Dans un de mes premiers articles sur les révolutions arabes (Une marée de défiance en Tunisie), j’appelai tous ces braves - qui risquaient leur vie pour la cause de la liberté dans le monde arabe - « à se méfier des Français » et à rester vigilants contre « leurs machinations et man ?uvres en coulisses ».

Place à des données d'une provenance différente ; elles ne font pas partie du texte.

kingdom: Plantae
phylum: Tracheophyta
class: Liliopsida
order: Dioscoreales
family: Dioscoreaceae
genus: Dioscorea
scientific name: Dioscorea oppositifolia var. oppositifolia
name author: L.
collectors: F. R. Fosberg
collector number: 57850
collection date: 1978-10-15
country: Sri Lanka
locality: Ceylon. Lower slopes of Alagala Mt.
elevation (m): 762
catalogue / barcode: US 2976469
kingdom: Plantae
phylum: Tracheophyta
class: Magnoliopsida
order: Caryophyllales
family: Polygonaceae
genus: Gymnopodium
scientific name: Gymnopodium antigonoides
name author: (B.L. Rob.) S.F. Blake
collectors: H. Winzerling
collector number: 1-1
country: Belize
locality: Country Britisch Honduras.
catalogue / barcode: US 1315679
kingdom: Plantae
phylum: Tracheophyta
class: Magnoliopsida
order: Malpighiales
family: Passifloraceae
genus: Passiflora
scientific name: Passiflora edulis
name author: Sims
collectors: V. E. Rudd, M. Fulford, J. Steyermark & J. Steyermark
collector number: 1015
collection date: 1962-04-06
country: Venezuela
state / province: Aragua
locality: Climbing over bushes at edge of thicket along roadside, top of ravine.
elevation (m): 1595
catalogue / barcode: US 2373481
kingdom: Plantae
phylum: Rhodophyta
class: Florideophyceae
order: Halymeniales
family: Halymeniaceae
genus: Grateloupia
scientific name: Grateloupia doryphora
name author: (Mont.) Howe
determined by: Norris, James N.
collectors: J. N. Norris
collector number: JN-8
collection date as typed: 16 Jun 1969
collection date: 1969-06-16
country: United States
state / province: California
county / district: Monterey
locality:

Remarquablement, ma crainte des tromperies françaises s’est trouvée confirmée beaucoup plus rapidement que ce que j’imaginais. Après avoir d’abord colonisé la région, puis ensuite soutenu pendant des décennies un des pires despotes en Afrique du Nord en octroyant soutien économique, financier et politique, le gouvernement français s’est trouvé pris à contre-pied par le renversement du vieil autocrate tunisien Zine El Abidine Ben Ali.

N’oublions pas que quelques jours seulement avant que Ben Ali soit chassé du pouvoir en janvier, les responsables français - sous la forme de l’ancienne ministre des Affaires étrangères, totalement discréditée aujourd’hui, Mme Michèle Alliot-Marie - avaient proposé une assistance policière au régime tunisien pour réprimer les manifestations tandis que les mêmes officiels jouissaient en Tunisie de vacances privées payées par les copains de Ben Ali.

Pour citer encore une fois mon article précédent : « Combien de fois les Français n’ont-ils pas proclamé que la liberté, l’égalité, et la fraternité étaient leurs valeurs les plus fondamentales ? En ce qui concerne la politique française en Afrique du Nord, on peut ajouter une autre valeur : le sophisme. » Mais au vu des événements récents, j’avoue que j’ai commis une erreur en sous-estimant un trait français très officiel : l’hypocrisie.

Dans un effort pour ne pas se trouver complètement dépassé par les importantes convulsions politiques qui secouent aujourd’hui la région du Moyen-Orient, la ruse politique française a été amplement démontrée récemment sous le couvert d’offrir un appui aux populations arabes opprimées. La cible de la colère français sont cette fois-ci les forces du libyen Mouammar Kadhafi. Les dirigeants politiques et militaires français ont voulu désespérément se racheter de leur débâcle tunisienne en tentant de prendre la tête des forces qui bombardent les partisans de Kadhafi, mais en vertu d’un mandat des Nations Unies, se faisant ainsi de la publicité pour leur humanité supposée.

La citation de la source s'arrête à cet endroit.